++++ Excerto da fonte ++++

Modernidade líquida – CAPÍTULO 1: EMANCIPAÇÃO – Resumo
Após a vigência de três décadas de uma evolução global nunca antes vista e do alargamento e multiplicação das fontes de riqueza e das formas de protecção, na visão de Herbert Marcuse, principalmente no ocidente, notava-se que poucas pessoas se engajavam para a se emancipar, isto é, libertar-se de várias formas vigentes de prisão social. Ademais, pouquíssimas pessoas demonstravam interesse nisso e dificilmente se podia denotar os seus desejos mediante o estado em que se encontravam.
Na verdade, tornar-se livre é, simplesmente, dissociar-se de qualquer forma de prisão, seja material assim como mental ou qualquer coisa que inibe o homem de se mover com tranquilidade no campo social. Libertar-se significa reaver a mobilidade diante de vários empecilhos.
Das várias nuances do termo liberdade destaca-se importa aqui destacar dois: a liberdade perante as sensações internas do indivíduo e o meio plural que o rodeia. Portanto, estes dois fenómenos interagem continuamente e é diante deles que o homem deve agir de modo a transcende-los e alcançar a sua liberdade.

++++ Excertos dos registos ++++

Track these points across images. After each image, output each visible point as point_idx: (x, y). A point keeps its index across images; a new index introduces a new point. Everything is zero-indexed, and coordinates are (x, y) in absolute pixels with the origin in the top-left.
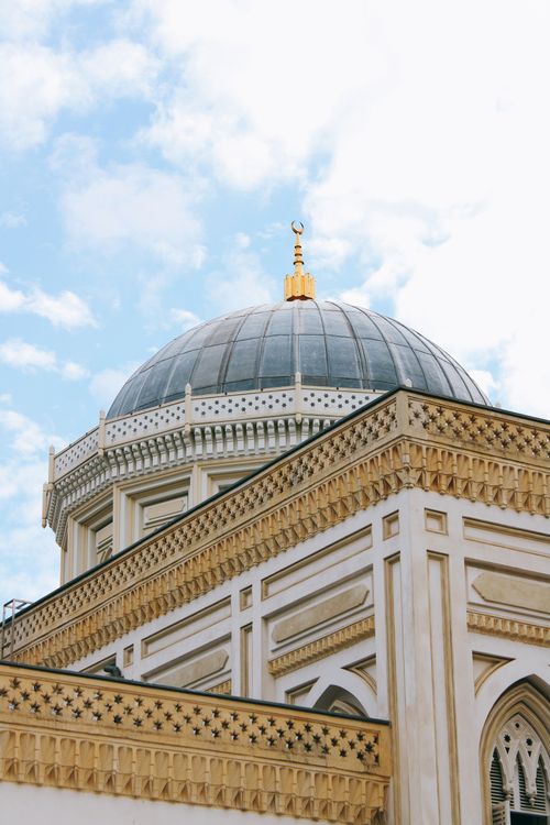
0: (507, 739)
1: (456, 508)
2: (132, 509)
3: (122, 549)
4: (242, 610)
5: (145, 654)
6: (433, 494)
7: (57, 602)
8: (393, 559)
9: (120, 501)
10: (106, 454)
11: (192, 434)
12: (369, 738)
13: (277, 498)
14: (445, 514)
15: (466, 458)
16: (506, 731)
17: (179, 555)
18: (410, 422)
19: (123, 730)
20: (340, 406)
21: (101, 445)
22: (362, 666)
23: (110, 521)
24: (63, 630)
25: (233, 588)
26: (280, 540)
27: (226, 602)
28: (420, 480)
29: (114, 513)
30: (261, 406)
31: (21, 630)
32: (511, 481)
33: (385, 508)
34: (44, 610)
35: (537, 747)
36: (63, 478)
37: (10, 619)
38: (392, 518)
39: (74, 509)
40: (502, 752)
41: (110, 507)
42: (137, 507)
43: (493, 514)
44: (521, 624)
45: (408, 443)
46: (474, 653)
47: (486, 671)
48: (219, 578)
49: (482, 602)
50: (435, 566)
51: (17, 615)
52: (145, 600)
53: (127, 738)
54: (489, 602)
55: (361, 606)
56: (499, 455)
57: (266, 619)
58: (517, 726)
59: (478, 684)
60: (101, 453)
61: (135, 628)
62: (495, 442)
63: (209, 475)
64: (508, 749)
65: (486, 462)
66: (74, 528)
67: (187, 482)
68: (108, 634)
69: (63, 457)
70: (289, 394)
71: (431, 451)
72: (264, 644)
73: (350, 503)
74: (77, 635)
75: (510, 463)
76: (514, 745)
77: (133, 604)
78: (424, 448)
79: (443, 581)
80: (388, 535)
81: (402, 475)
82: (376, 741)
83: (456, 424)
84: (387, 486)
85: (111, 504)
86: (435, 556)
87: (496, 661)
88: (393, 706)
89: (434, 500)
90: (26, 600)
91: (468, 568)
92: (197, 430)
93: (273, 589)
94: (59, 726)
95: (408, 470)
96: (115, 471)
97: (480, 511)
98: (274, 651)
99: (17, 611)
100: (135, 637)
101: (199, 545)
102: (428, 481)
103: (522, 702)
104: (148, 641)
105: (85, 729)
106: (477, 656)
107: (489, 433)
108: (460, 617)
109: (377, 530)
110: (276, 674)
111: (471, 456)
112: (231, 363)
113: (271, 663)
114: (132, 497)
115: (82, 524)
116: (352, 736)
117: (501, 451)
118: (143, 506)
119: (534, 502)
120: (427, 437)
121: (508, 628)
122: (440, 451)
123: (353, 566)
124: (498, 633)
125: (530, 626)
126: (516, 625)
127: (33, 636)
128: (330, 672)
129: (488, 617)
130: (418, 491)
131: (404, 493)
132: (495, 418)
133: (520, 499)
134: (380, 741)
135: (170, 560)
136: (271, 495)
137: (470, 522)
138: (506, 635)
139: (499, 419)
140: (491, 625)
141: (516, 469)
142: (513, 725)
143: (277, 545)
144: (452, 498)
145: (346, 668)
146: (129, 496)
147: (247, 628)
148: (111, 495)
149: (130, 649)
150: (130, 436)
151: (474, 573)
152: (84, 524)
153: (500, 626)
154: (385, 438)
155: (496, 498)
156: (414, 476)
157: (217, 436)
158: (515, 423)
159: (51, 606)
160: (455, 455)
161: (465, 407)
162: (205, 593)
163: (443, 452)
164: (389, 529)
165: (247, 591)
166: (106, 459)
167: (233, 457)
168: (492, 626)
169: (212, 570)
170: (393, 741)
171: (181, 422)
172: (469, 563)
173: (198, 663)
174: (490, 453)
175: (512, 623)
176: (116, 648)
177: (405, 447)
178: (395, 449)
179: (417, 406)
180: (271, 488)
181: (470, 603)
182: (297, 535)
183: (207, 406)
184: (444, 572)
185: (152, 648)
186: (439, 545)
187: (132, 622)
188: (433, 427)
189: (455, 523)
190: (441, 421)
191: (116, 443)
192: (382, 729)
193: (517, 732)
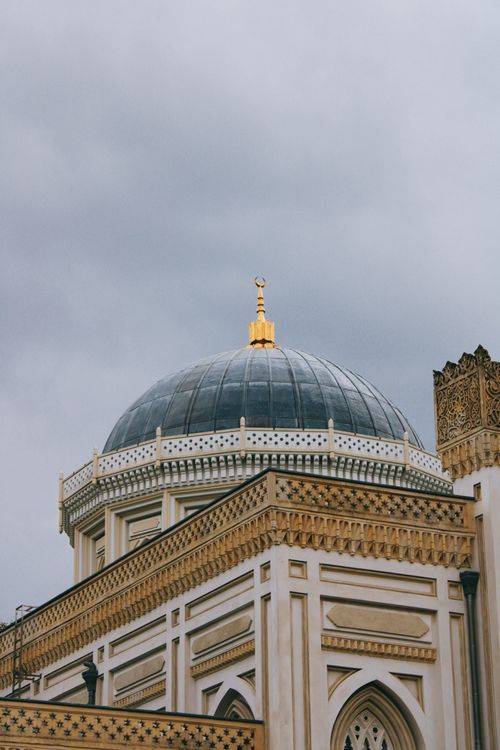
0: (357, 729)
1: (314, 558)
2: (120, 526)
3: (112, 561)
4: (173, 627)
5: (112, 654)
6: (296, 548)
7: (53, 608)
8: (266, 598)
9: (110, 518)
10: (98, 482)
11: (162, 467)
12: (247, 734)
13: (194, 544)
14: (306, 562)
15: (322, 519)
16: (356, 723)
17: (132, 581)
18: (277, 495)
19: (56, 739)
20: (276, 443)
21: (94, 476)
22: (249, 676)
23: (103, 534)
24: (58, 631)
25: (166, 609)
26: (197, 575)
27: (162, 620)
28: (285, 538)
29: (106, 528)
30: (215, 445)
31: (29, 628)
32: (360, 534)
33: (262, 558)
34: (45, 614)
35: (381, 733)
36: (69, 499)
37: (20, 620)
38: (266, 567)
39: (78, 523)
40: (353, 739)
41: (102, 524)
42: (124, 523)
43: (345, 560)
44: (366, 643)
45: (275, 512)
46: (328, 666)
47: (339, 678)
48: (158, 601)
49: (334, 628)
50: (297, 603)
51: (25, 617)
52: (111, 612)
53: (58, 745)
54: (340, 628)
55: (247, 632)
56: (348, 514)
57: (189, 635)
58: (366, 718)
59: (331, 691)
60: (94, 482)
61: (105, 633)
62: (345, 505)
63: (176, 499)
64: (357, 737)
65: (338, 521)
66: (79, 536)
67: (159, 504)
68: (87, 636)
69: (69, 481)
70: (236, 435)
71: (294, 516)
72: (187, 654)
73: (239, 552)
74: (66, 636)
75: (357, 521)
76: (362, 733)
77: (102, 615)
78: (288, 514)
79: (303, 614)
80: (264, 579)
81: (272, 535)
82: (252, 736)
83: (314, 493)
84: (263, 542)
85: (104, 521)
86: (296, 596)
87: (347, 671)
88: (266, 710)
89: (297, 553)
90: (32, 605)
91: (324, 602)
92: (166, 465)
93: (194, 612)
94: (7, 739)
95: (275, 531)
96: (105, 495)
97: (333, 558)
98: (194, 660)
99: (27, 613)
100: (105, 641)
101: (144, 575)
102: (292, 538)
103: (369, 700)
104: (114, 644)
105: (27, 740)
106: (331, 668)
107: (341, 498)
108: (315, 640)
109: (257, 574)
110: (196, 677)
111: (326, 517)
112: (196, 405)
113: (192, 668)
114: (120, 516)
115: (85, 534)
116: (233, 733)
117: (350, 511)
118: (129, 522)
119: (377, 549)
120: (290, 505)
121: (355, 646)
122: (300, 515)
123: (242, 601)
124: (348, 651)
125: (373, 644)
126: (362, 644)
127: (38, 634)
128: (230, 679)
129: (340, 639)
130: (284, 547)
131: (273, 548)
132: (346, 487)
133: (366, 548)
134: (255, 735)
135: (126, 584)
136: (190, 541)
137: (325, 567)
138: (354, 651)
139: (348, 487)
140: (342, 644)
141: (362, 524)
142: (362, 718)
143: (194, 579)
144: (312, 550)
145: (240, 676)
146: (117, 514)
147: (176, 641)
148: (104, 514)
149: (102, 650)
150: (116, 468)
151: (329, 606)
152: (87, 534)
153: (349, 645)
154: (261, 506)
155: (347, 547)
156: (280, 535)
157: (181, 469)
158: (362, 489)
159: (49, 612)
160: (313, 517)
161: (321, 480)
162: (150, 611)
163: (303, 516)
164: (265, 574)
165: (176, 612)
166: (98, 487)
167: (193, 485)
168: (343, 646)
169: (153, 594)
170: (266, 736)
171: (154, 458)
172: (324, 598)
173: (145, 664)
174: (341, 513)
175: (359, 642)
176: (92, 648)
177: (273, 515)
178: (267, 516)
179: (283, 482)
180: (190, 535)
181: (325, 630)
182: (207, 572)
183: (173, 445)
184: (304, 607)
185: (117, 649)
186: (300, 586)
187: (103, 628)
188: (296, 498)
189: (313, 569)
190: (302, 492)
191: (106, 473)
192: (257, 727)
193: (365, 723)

++++

Partes do exercício —
(a) Copie do resumo sobre emancipação o trecho compreendido entre "Na verdade, tornar-se" e "a sua liberdade.", inclusive.
(b) Resuma em duas frases o resumo sobre emancipação.
(c) Dê continuidade ao resumo sobre emancipação a partir da última frase apresentada.

Resultados —
(a)
Na verdade, tornar-se livre é, simplesmente, dissociar-se de qualquer forma de prisão, seja material assim como mental ou qualquer coisa que inibe o homem de se mover com tranquilidade no campo social. Libertar-se significa reaver a mobilidade diante de vários empecilhos.
Das várias nuances do termo liberdade destaca-se importa aqui destacar dois: a liberdade perante as sensações internas do indivíduo e o meio plural que o rodeia. Portanto, estes dois fenómenos interagem continuamente e é diante deles que o homem deve agir de modo a transcende-los e alcançar a sua liberdade.

(b) Na visão de Herbert Marcuse, após três décadas de uma evolução global sem precedentes e da multiplicação das fontes de riqueza, poucas pessoas, sobretudo no ocidente, se empenhavam em emancipar-se das formas vigentes de prisão social. Tornar-se livre consiste em dissociar-se de qualquer prisão, material ou mental, e em reaver a mobilidade, e o homem deve agir de modo a transcender a interação contínua entre as suas sensações internas e o meio plural que o rodeia.

(c)
O desinteresse pela liberdade, constatado evidente na sociedade por Marcuse, talvez tenha sido motivado pela manipulação ideológica que abundava nos anos que corriam e tinham como fim último a formatação de cérebros para que ninguém pensasse na possibilidade de ser livre.
As bênçãos mistas da liberdade
Trará a liberdade benefícios ou homem ou não? De facto, há uma complexa ambiguidade hermenêutica diante desta questão. Isto acontece porque o homem que devia lutar pela sua liberdade é, em contrapartida, quem pouco se preocupa em alcançá-la. Muitos indivíduos preferem viver em jugo para que não tenham de carregar responsabilidades, por eles próprios, e, portanto, o impostor continue a pensar por eles. Contudo, não há outra saída para alcançar a liberdade a não ser seguir as normas da sociedade. A liberdade não está acima dos parâmetros sociais. Transgredir as normas, mesmo que os rebelados não tenham se transfigurado em bestas e perdido a capacidade de avaliar sua própria condição, é uma agonia perpétua de indecisão ligada a um Estado de incerteza sobre as intenções e movimentos dos outros ao redor — o que faz da vida um inferno.
Ora, nos dias que correm, a questão de Marcuse foi transcendida, pois o homem moderno já alcançou total liberdade com que se pode sonhar. Na verdade, as correntes instituições sociais estão dispostas a deixar à iniciativa individual o cuidado com as definições e identidades. Actualmente, as comunidades são apenas utensílios da peça da individualidade em curso, e não mais as forças determinantes e definidoras das identidades.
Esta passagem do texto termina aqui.